Present every line of the records below as a numbered list, skipping any blank lines, and please leave the pictures out of your answer.
───── EXERCISE INPUTS
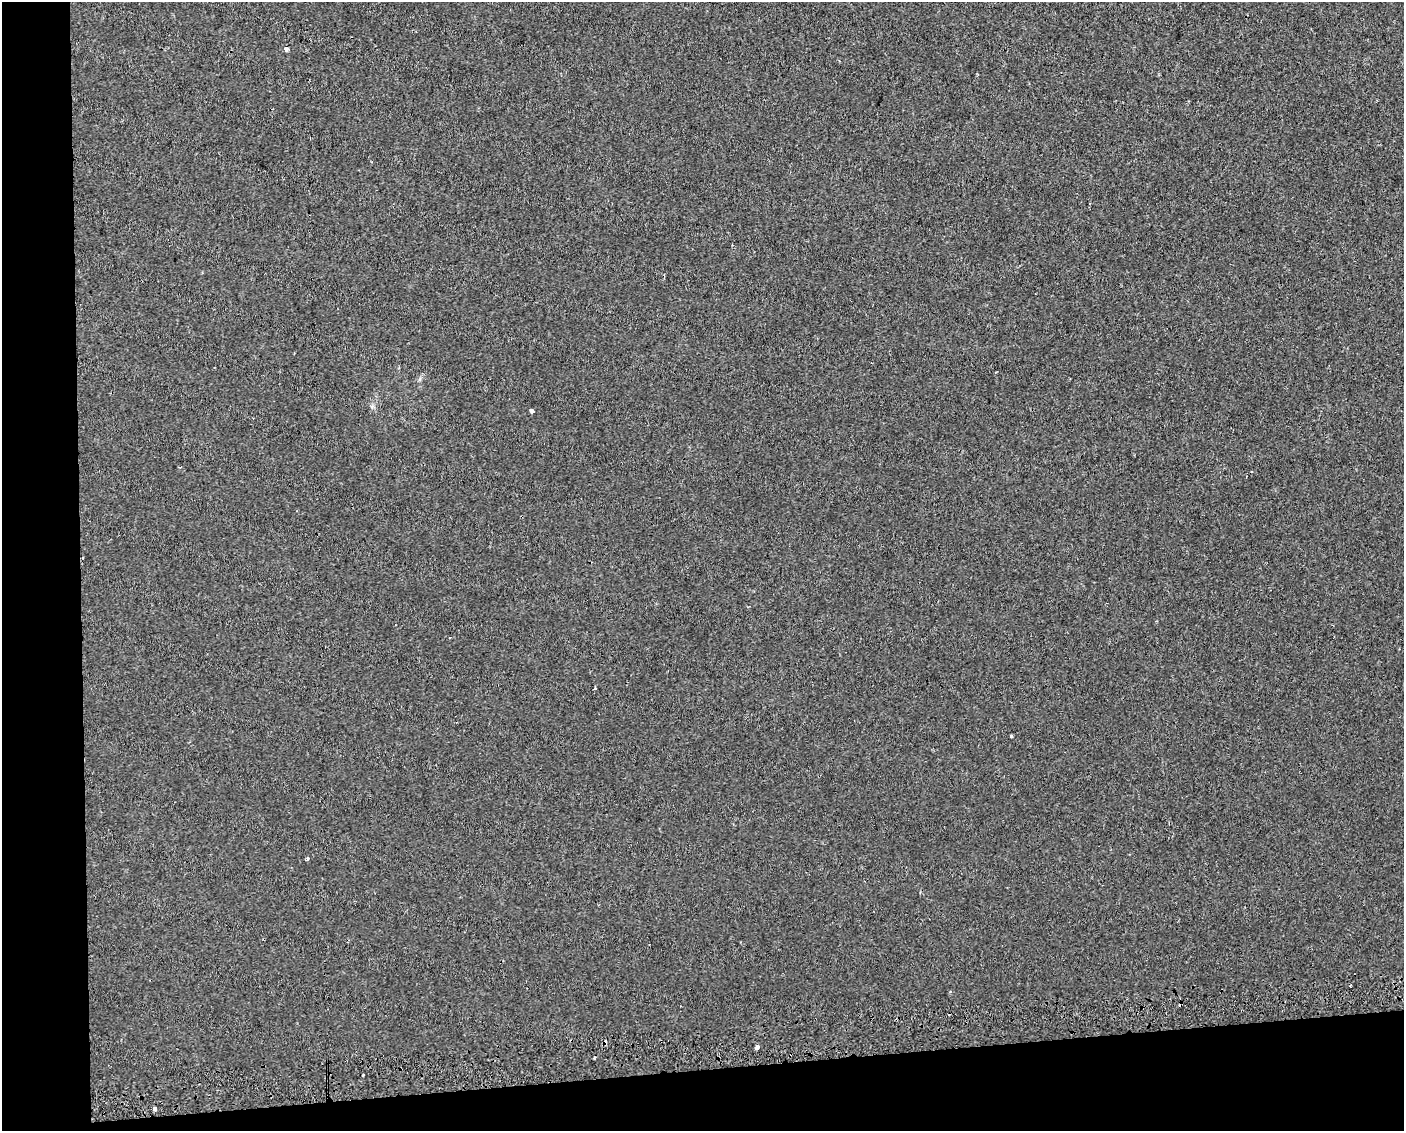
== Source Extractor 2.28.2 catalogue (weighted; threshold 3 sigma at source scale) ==
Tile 10 of 3 x 4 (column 1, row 4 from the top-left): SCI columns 48-1449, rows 41-1169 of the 4261 x 4599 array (HDU 1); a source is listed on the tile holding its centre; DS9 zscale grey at full resolution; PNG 1406 x 1133 px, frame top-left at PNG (2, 2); no overlay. Shown black and unused: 11% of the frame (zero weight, under 2 of 3 exposures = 2% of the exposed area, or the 3 px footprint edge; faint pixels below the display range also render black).
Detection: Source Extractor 2.28.2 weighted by HDU 2 'WHT'; one run over the whole footprint, this tile lists its part. Background 8.95e-05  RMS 0.0035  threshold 0.0157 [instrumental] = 3 sigma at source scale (4.5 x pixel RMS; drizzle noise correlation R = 1.50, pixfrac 1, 0.0396/0.0396 arcsec/px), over >= 5 px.
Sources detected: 10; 2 cosmic-ray / hot-pixel residue — not listed; the other 8 listed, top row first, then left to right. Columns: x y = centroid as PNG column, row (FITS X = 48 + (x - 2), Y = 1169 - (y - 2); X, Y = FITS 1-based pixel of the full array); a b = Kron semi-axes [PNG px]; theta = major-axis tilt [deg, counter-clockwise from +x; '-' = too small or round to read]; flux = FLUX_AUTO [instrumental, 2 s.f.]
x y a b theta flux
287 49 4 3 - 7.2
531 410 3 3 - 10
1011 736 3 3 - 0.63
307 858 4 3 - 1.2
1350 985 3 2 - 0.49
757 1047 4 3 - 4.3
363 1075 3 2 - 0.37
155 1109 4 3 - 2.5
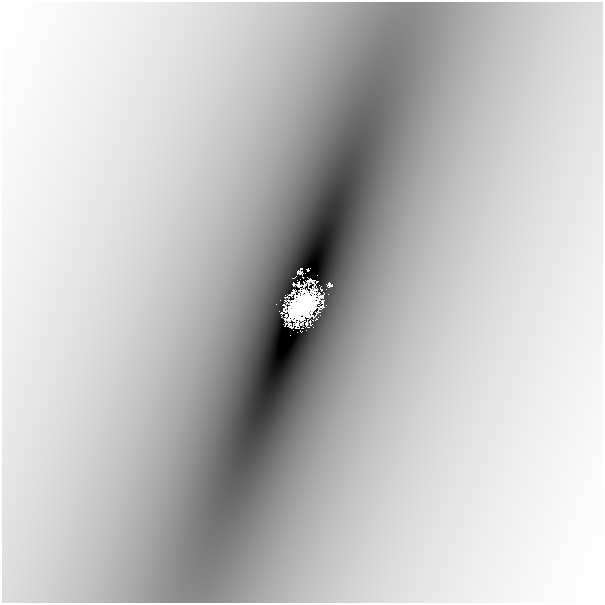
──────────
**RESPONSE**
1. == Source Extractor 2.28.2 catalogue (weighted; threshold 3 sigma at source scale) ==
2. Tile 10 of 3 x 4 (column 1, row 4 from the top-left): SCI columns 48-1449, rows 41-1169 of the 4261 x 4599 array (HDU 1); a source is listed on the tile holding its centre; DS9 zscale grey at full resolution; PNG 1406 x 1133 px, frame top-left at PNG (2, 2); no overlay. Shown black and unused: 11% of the frame (zero weight, under 2 of 3 exposures = 2% of the exposed area, or the 3 px footprint edge; faint pixels below the display range also render black).
3. Detection: Source Extractor 2.28.2 weighted by HDU 2 'WHT'; one run over the whole footprint, this tile lists its part. Background 8.95e-05  RMS 0.0035  threshold 0.0157 [instrumental] = 3 sigma at source scale (4.5 x pixel RMS; drizzle noise correlation R = 1.50, pixfrac 1, 0.0396/0.0396 arcsec/px), over >= 5 px.
4. Sources detected: 10; 2 cosmic-ray / hot-pixel residue — not listed; the other 8 listed, top row first, then left to right. Columns: x y = centroid as PNG column, row (FITS X = 48 + (x - 2), Y = 1169 - (y - 2); X, Y = FITS 1-based pixel of the full array); a b = Kron semi-axes [PNG px]; theta = major-axis tilt [deg, counter-clockwise from +x; '-' = too small or round to read]; flux = FLUX_AUTO [instrumental, 2 s.f.]
5. x y a b theta flux
6. 287 49 4 3 - 7.2
7. 531 410 3 3 - 10
8. 1011 736 3 3 - 0.63
9. 307 858 4 3 - 1.2
10. 1350 985 3 2 - 0.49
11. 757 1047 4 3 - 4.3
12. 363 1075 3 2 - 0.37
13. 155 1109 4 3 - 2.5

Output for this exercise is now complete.